Infektionen bei Jungen zulassen, bis eine breite Immunität erreicht ist, und gleichzeitig Risikogruppen schützen: Diese Kombination schlägt der St. Galler Infektiologe Pietro Vernazza in einem Diskussionsbeitrag vor. Was halten Sie von dieser gezielten Schaffung einer Herdenimmunität?

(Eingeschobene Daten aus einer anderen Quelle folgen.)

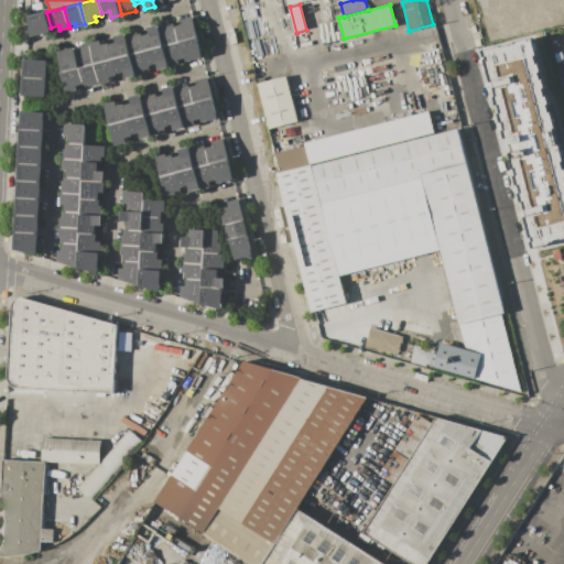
[(31,15),(46,12),(51,28),(52,32),(35,36),(31,15)]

Bisher haben alle westlichen Nationen eine Durchseuchungsstrategie aufgegeben – selbst Schweden hat Massnahmen eingeführt. Das Gesundheitswesen war gefährdet, und es starben zu viele Menschen. Wir werden hoffentlich noch in diesem Sommer in weiteren Stichproben mehr erfahren, wie viele Menschen wirklich infiziert waren. Selbst bei hoher Durchseuchung ist diese Pandemie nicht notwendigerweise bezwungen, da die Immunität sehr wahrscheinlich nicht lebenslang bleibt. Insofern gilt es jetzt, Zeit zu gewinnen für bessere Medikamente und/oder eine Impfung. Eine Durchseuchung halte ich nicht für das richtige Konzept.

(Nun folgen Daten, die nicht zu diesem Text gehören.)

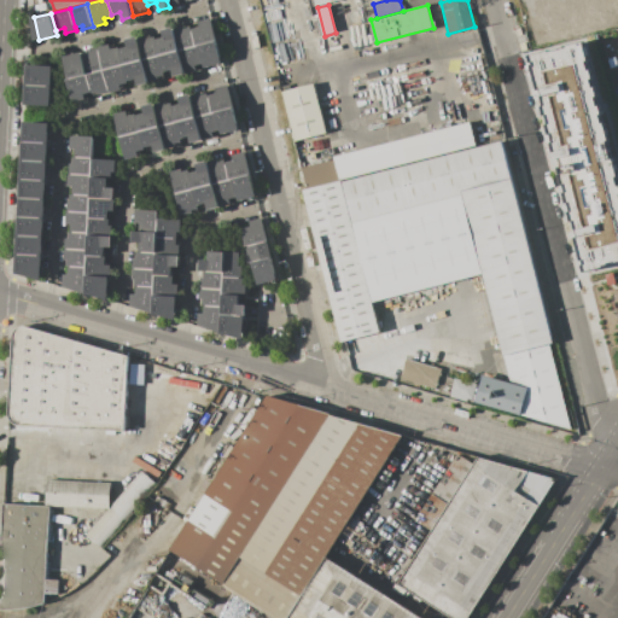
[(217,41),(199,46),(197,47),(192,29),(200,27),(198,22),(211,18),(217,41)]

Sie sind Chefarzt an der Klinik für Infektiologie. Wie sehr haben Sie eigentlich mit einem solchen Szenario gerechnet während Ihrer Laufbahn?

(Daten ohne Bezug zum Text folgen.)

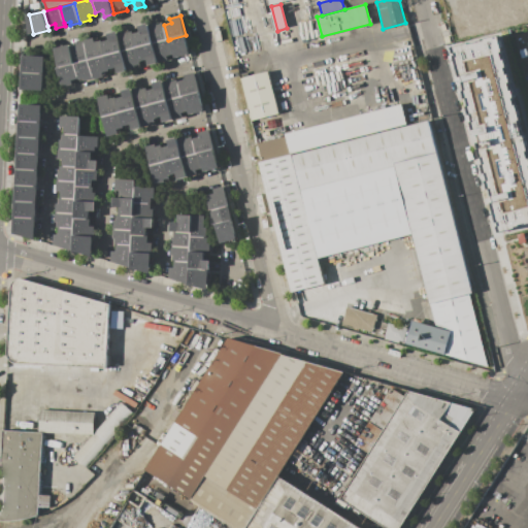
[(168,40),(154,43),(149,24),(157,22),(158,25),(164,24),(164,25),(168,40)]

Als Student erlebte ich das Aufkommen von Aids und die Entdeckung des HI-Virus, das sich weltweit ausbreitete. 2003 kam Sars. Und dann jährlich die Entdeckung neuer Bakterien und Viren. Konkret damit gerechnet habe ich nicht. Ich habe aber mit Kolleginnen und Kollegen solche Szenarien immer wieder diskutiert, auch mit Studenten, aber es blieb letztlich für mich unwirklich. Ich habe mir dieses Jahr so nicht vorgestellt, weder beruflich noch im privaten Leben.

Wann werden Grosseltern ihre Enkel wieder sehen können?

Wir müssen herausfinden, wie und bei welchen Aktivitäten das Risiko da ist. Die Frage hat eine gesellschaftspolitische, menschliche Dimension, wo wir Wissenschaftler und Kliniker «nur» die Basis für eine Diskussion legen sollten. Die Frage lautet: Welches Risiko ist wer bereit einzugehen, ohne dass Dritte dadurch belastet werden? Dies beschäftigt meine Frau und mich sehr, denn wir sind seit gut zwei Jahren Grosseltern, und wir besprechen dieses Abwägen sehr intensiv – wir haben unsere Grosskinder seit vielen Wochen nicht mehr gesehen, und wir vermissen sie sehr.

«Ich hoffe, dass wir uns wieder die Hände schütteln können und uns auch bei Freude, Sorge und Trauer berühren und umarmen dürfen.»

Wie wird das Leben in der Schweiz in einem Jahr, im April 2021, aussehen?

Ich hoffe auf Folgendes: Wir verfügen über Medikamente, welche die Sterblichkeit um mindestens 30 bis 50 Prozent senken können. Eine vielversprechende Impfung bewegt sich Richtung Zulassung oder ist vielleicht schon zugelassen. Wir kennen die Risikofaktoren noch besser und wissen, wo und wie wir uns optimal schützen, und wir haben auch ausgelotet, welche medizinischen Massnahmen am besten wirken. Ohne Medikamente und Impfung wird uns dieses Virus bis mindestens Ende 2021 stark beschäftigen. Ich hoffe sehr, dass die Forschung hier einen Ausweg findet.

Sie haben vor einem Monat erzählt, dass Sie einen Schlafsack und eine Matte ins Unispital mitgenommen haben. Kamen die mal zum Einsatz?

Dreimal habe ich mich über Tag für einen kurzen 15-Minuten-«Nap» hingelegt. Es wirkte auch gut, aber irgendwie bin ich nicht wirklich der Typ dazu.

Werden wir uns je wieder die Hände schütteln, oder wird das ein Ritual sein, welches mit der Corona-Pandemie verschwinden wird?

Ich hoffe, dass wir uns wieder die Hände schütteln können und uns auch bei Freude, Sorge und Trauer berühren und umarmen dürfen.

Wenn Jahre später die nächste Pandemie droht, wird die Welt und auch die Schweiz besser vorbereitet sein?

Ich bin wie gesagt demütig – leider sind noch schlimmere Szenarien denkbar. Wir müssen die Wahrscheinlichkeiten senken, dass derartige Pandemien wieder auftreten. Der Zusammenhang mit Tieren ist gegeben. Bis anhin entstammen derart viele Viruserkrankungen den Tieren, dass hier die Prävention äusserst streng gehandhabt werden muss – gerade in China, aber auch anderswo, wo Wildtiermärkte noch erlaubt sind. Die Gefahr für die Menschheit ist viel zu gross.